* I have another song named Paradise too. Is that okay? Actually Paradise is one of my favorite words & I am thinking I might write a bunch more songs with this name if it doesn’t present practical problems….
It has been impossible to write on this blog recently, because I have fallen into wife consciousness.
Around a year ago, probably due to James’s inaccessibility, I started connecting my emotions to the faceless glob of possibility known as “The Public.” I enjoyed connecting with these invisible people on an emotional level and somehow felt they were my friends.
But then, around a month ago, a change of heart caused me to seek emotional fulfillment through James instead. This only led to my disappearance as an individual. After all, James is absorbed in technical things 99% of the time. Trying to connect with him by discussing feelings & relationship issues is a recipe for disaster (although he is great at helping me solve problems that don’t involve him).

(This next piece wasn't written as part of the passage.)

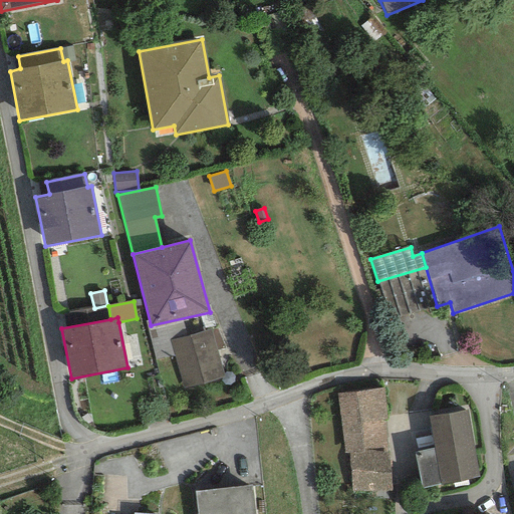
[(210,329),(170,340),(183,389),(224,376),(216,350),(211,330),(210,329)]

Females connect by sharing negative feelings & problems. Men interpret this as criticism or a demand to fix something. So you open yourself up to receive empathy but instead get anger and defensiveness. Now you feel more needy and alone than before which makes you try still harder to connect. Before long it turns into a degenerative cycle with all your energy going into a circuit that returns pain.
Whereas with The Public, I can be more real. I can share feelings and always receive soft love in return- even if only in my imagination. The public is the moon- gooey, silver, magical, reflecting you back to yourself until you feel you exist.

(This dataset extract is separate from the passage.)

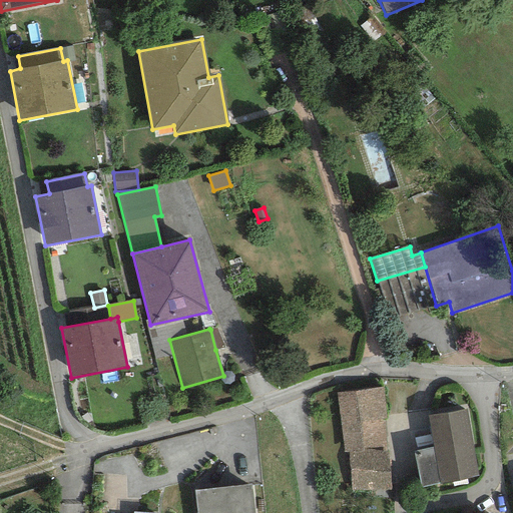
[(215,350),(223,348),(215,329),(210,330),(215,350)]
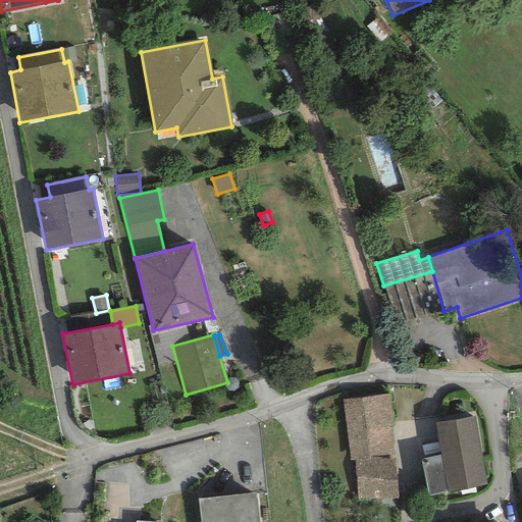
[(392,395),(345,400),(351,461),(355,460),(376,458),(373,427),(395,425),(392,395)]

But still- the thing about me is I am REALLY into being a wife. It is an unhealthy obsession. I don’t know how to give up on having a perfect ultimate connection and settle for something brisk, sporty and casual. But when you are too idealistic, it causes things to crash.
Plus, I just feel guilty about investing myself emotionally in any other direction. I feel guilty seeking fulfillment through writing a blog post or a song. It feels like I am giving up on love.
And wife consciousness makes it hard to express yourself anyway. While I am ok with making myself look bad- I sort of expect it- the idea of reflecting negatively on James feels like committing triple homicide.
And realistically there is little you can say beyond “Everything is Wonderful! I am so happy!” that doesn’t potentially cloud your husband’s reputation. If you say “Nice dicks, boys!” that could reflect badly on him. If you say “I hate my life- I am so miserable.” that could reflect badly on him. If you say “I love idiots!” that could reflect badly on him.
So I really don’t know what to do. As an artist, I have to straddle the crack between Stepford Julien & being real. Of course, James says he doesn’t want me to make him look good- he doesn’t care about that- but this is hard for me to believe. Making men look good is the whole reason society is fake, isn’t it?
If it was just women, we would be talking about our insecurities & failures all the time, but men- being soldiers- don’t do that. And so women- caring about men- become fake as a way of protecting them. That is why there are only Stepford *wives* & no Stepford singles.
If I was single, I could be transparent, but since I am married I must be opaque, like men are. I WANT to be opaque and fake to make James look good. As an expression of love. But I also need the moon juice that comes from transparency.
Even just writing this could make James look bad.
There is no way out.
I am doomed.
Ps. I hope I am making sense & there aren’t too manny spelling errors. My brain is pretty tired, due to the new dog, Patton, waking me up in the morning, while James’s schedule keeps me up into the wee hours of the night.
This is a poem and normally I don’t care that much for poems. Nonetheless, I have heard that gardens grow most vigorously when they are 3% weeds, and since I now have about one hundred songs in here, I thought I should sprinkle in a couple of poems to keep things healthy.
The reason I generally don’t care for poetry is because poems tend to be flavorless, hard to chew, and lacking in digestible matter. Like grass. Maybe the good ones are like vegetables and aromatic herbs. But rarely like candy.
Once I tried giving up candy for a few months and only eating vegetables, fruits, nuts, and other “natural” foods. I was inspired (or probably hypnotized) by a book called “Detox” that claimed if you ate this way your body would become so pure that your skin would be transparent. This seemed like an irresistible possibility, especially since I was due to get married soon and worried about looking my best for my big day.
The main problem with this diet was that it required me to eat literally all day long just to survive. Every moment I wasn’t eating was spent driving around buying strange foods like liquid chlorophyll which Detox required me to drink nightly mixed with olive oil and apple juice. I had to stop painting because there was no time to do anything but eat, and no money either (natural foods are expensive.) My healthy diet was consuming all my time and money, and even some of my friendships too, which had once revolved around going out for pizza and ice cream.
Maybe it would have been worth it if my skin had become transparent, but it remained as opaque as ever. In fact, no matter how many cauliflowers I ate I seemed to look exactly the same.
What is the moral of the story? That if you eat too many vegetables it may detract from fulfilling your life’s purpose. That’s why I like songs- they are like cookies, easy to digest and full of fun and accessible calories. They give you the nutrition you need without detracting from your modern, 0n-the-go lifestyle.